• **The task**: Review the material line by line. Identify and copy every line that contains the string "Egypt".

------------------------

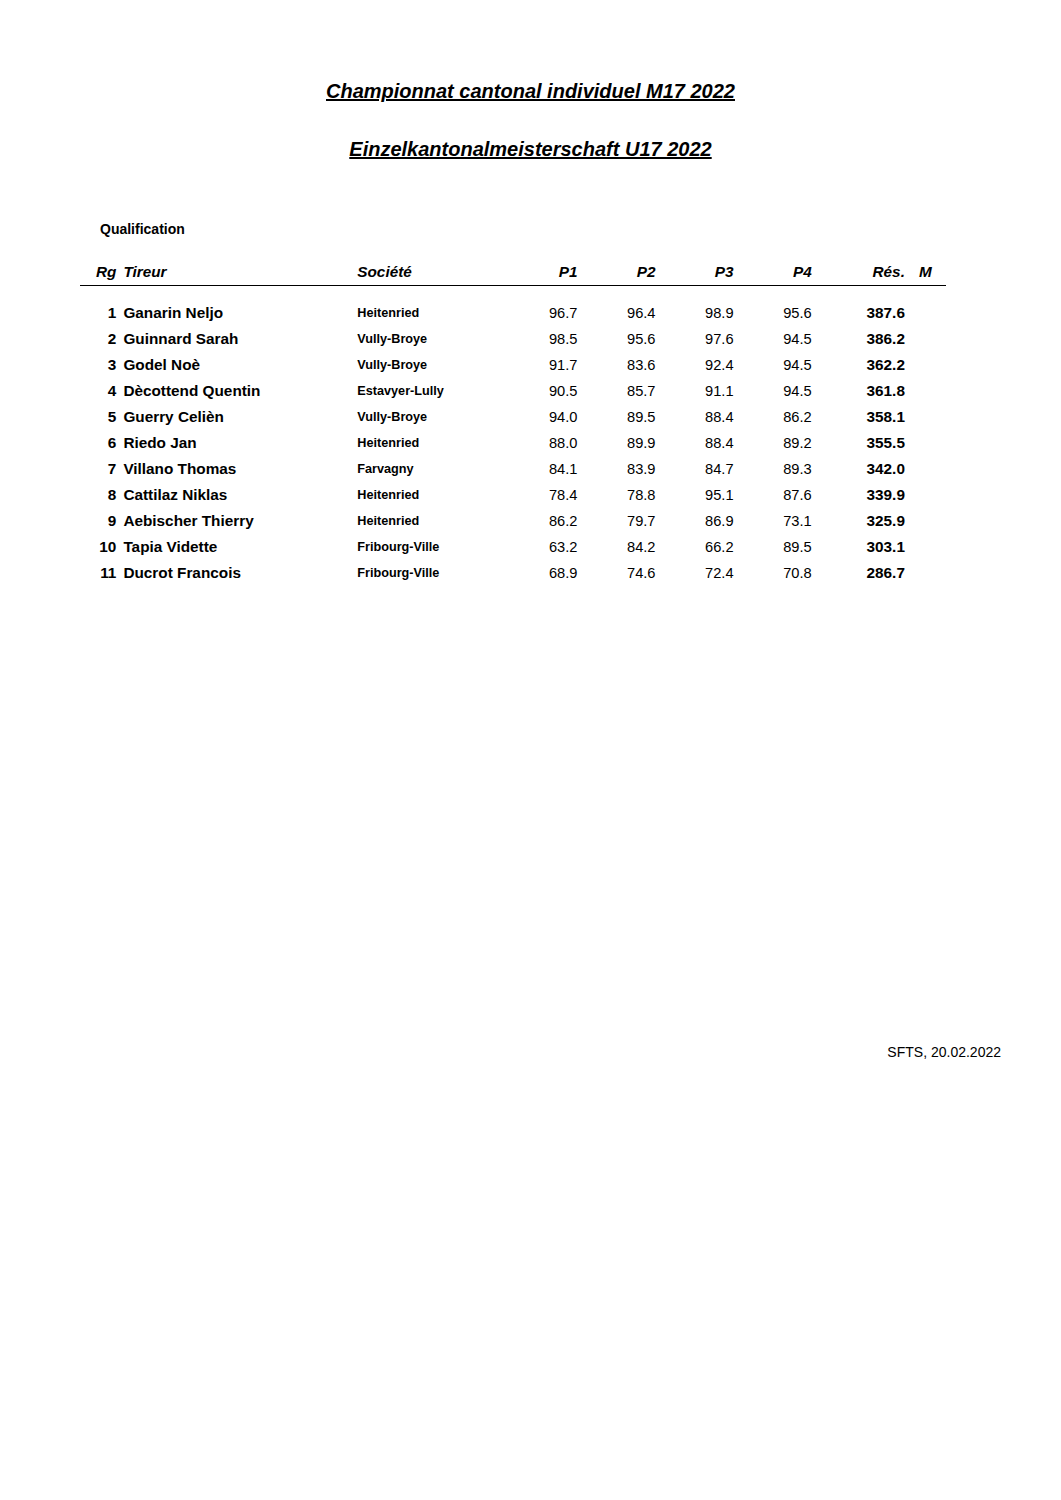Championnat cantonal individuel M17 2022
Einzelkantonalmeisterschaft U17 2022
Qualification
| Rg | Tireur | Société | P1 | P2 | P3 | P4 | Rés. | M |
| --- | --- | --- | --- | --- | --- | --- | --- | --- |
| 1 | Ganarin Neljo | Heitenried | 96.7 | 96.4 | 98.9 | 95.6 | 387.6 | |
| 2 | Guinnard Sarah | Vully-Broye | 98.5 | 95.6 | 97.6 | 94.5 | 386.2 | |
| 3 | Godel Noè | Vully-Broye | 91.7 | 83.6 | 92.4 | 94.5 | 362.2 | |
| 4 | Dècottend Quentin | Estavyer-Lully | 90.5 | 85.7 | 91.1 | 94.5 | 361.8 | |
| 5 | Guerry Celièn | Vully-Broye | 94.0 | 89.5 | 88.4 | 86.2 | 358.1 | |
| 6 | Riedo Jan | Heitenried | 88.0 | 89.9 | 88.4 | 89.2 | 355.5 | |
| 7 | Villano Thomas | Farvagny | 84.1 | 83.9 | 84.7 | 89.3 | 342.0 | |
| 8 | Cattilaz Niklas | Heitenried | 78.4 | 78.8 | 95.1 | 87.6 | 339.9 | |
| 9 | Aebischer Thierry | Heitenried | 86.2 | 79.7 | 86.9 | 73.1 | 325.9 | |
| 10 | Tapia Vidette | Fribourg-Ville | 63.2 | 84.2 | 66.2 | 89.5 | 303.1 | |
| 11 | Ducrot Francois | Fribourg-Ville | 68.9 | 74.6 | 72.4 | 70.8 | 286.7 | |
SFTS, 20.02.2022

------------------------

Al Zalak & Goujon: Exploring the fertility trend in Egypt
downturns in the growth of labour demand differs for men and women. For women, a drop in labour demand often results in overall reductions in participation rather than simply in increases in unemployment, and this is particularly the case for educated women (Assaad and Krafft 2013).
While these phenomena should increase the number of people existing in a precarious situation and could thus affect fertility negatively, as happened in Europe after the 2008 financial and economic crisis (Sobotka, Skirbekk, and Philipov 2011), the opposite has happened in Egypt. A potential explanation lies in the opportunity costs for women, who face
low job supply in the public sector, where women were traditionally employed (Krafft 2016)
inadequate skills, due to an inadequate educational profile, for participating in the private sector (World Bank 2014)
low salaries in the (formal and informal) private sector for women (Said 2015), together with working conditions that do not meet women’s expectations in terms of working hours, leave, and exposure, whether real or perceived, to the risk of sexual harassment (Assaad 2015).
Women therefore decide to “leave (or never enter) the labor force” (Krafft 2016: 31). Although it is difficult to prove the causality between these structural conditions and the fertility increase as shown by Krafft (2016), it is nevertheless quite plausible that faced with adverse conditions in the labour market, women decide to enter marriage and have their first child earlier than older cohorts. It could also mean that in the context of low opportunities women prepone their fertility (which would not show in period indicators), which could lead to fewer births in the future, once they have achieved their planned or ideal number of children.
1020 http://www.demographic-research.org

------------------------

• **Reply to the exercise**:
Al Zalak & Goujon: Exploring the fertility trend in Egypt
While these phenomena should increase the number of people existing in a precarious situation and could thus affect fertility negatively, as happened in Europe after the 2008 financial and economic crisis (Sobotka, Skirbekk, and Philipov 2011), the opposite has happened in Egypt. A potential explanation lies in the opportunity costs for women, who face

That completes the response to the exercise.